The WPI’s 24.71% fuel inflation is therefore a measure of what has already happened at the wholesale and import level — not what consumers have experienced at the pump. When the government does implement a retail price correction — expected before May 15 per multiple reports — the CPI’s transport, energy, and fuel components will begin to converge toward the wholesale reality that the WPI has been signalling for months.

RBI Governor Sanjay Malhotra said at the SNB-IMF conference in Switzerland on May 13 that if the West Asia war continues for a longer period of time, it is just a matter of time before the government will pass on some of the price increases. The WPI data released on May 14 provides the quantitative context for exactly what that pass-through will look like when it arrives.

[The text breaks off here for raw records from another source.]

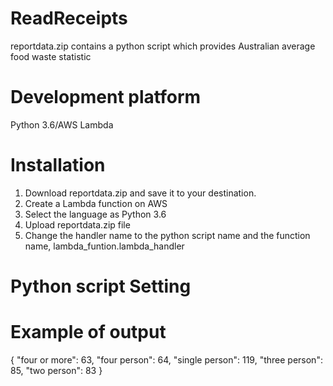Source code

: # ReadReceipts

reportdata.zip contains a python script which provides Australian average food waste statistic

# Development platform
  Python 3.6/AWS Lambda

# Installation 
  1. Download reportdata.zip and save it to your destination.
  2. Create a Lambda function on AWS
  3. Select the language as Python 3.6
  4. Upload reportdata.zip file
  5. Change the handler name to the python script name and the function name, lambda_funtion.lambda_handler
 
       
# Python script Setting
   
   
   

# Example of output 
  {
    "four or more": 63,
    "four person": 64,
    "single person": 119,
    "three person": 85,
    "two person": 83
  }
  
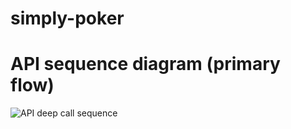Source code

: # simply-poker

# API sequence diagram (primary flow)
![API deep call sequence](http://www.plantuml.com/plantuml/proxy?src=https://gitlab.com/valb3r/simply-poker/raw/master/docs/primary_flow.txt&fmt=svg)

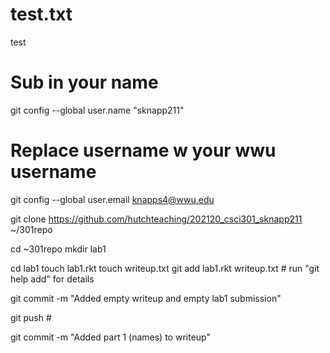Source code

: # test.txt
test

# Sub in your name
git config --global user.name "sknapp211"

# Replace username w your wwu username
git config --global user.email knapps4@wwu.edu

git clone https://github.com/hutchteaching/202120_csci301_sknapp211 ~/301repo

cd ~301repo
mkdir lab1

cd lab1
touch lab1.rkt
touch writeup.txt
git add lab1.rkt writeup.txt # run "git help add" for details

git commit -m "Added empty writeup and empty lab1 submission"

git push #

git commit -m "Added part 1 (names) to writeup"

The broader inflationary cascade

The 24.71% fuel inflation feeds into every corner of the manufacturing and services economy through multiple transmission channels. Transport costs for every freight movement in India are determined by diesel prices — and WPI diesel at 25.19% inflation means that every manufacturer, farmer, and distributor in India is paying significantly more to move goods even though retail diesel prices at pumps remain frozen. This cost is being absorbed by supply chains as margin compression rather than appearing in retail consumer prices — a suppression that will eventually unwind.

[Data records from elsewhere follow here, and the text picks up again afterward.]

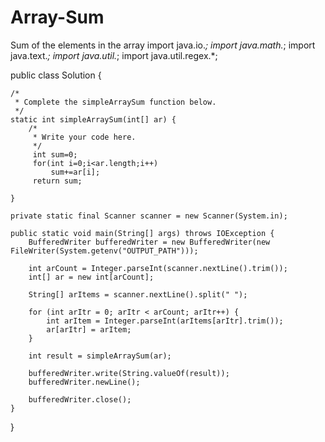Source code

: # Array-Sum
Sum of the elements in the array
import java.io.*;
import java.math.*;
import java.text.*;
import java.util.*;
import java.util.regex.*;

public class Solution {

    /*
     * Complete the simpleArraySum function below.
     */
    static int simpleArraySum(int[] ar) {
        /*
         * Write your code here.
         */
         int sum=0;
         for(int i=0;i<ar.length;i++)
             sum+=ar[i];
         return sum;

    }

    private static final Scanner scanner = new Scanner(System.in);

    public static void main(String[] args) throws IOException {
        BufferedWriter bufferedWriter = new BufferedWriter(new FileWriter(System.getenv("OUTPUT_PATH")));

        int arCount = Integer.parseInt(scanner.nextLine().trim());
        int[] ar = new int[arCount];

        String[] arItems = scanner.nextLine().split(" ");

        for (int arItr = 0; arItr < arCount; arItr++) {
            int arItem = Integer.parseInt(arItems[arItr].trim());
            ar[arItr] = arItem;
        }

        int result = simpleArraySum(ar);

        bufferedWriter.write(String.valueOf(result));
        bufferedWriter.newLine();

        bufferedWriter.close();
    }
}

Chemicals and chemical products — which depend heavily on petroleum derivatives as feedstocks — showed WPI inflation of 5.09% in April. Textiles — which use synthetic fibres derived from petrochemicals — showed 7.30%. Basic metals — where energy is a significant input cost — showed 7.00%. The energy cost shock is visibly propagating through India’s manufacturing cost structure even before any retail fuel price correction has been implemented.

What this means for RBI policy

The WPI fuel inflation data of 24.71% arrives as a direct challenge to the RBI’s ability to cut interest rates in the near term. While headline CPI remains within the RBI’s 4% +/- 2% tolerance band currently — partly because retail fuel prices have been artificially suppressed — any fuel price correction will directly add 20-100 basis points to CPI depending on the magnitude of the revision. With WPI already running at 8.3% and the fuel component at 24.71%, the RBI’s rate-cutting window has been materially compressed by the Iran war’s economic transmission.

Disclaimer: This article is based on official WPI data released by the Ministry of Commerce and Industry through PIB Delhi on May 14, 2026. It is for informational purposes only and does not constitute investment advice.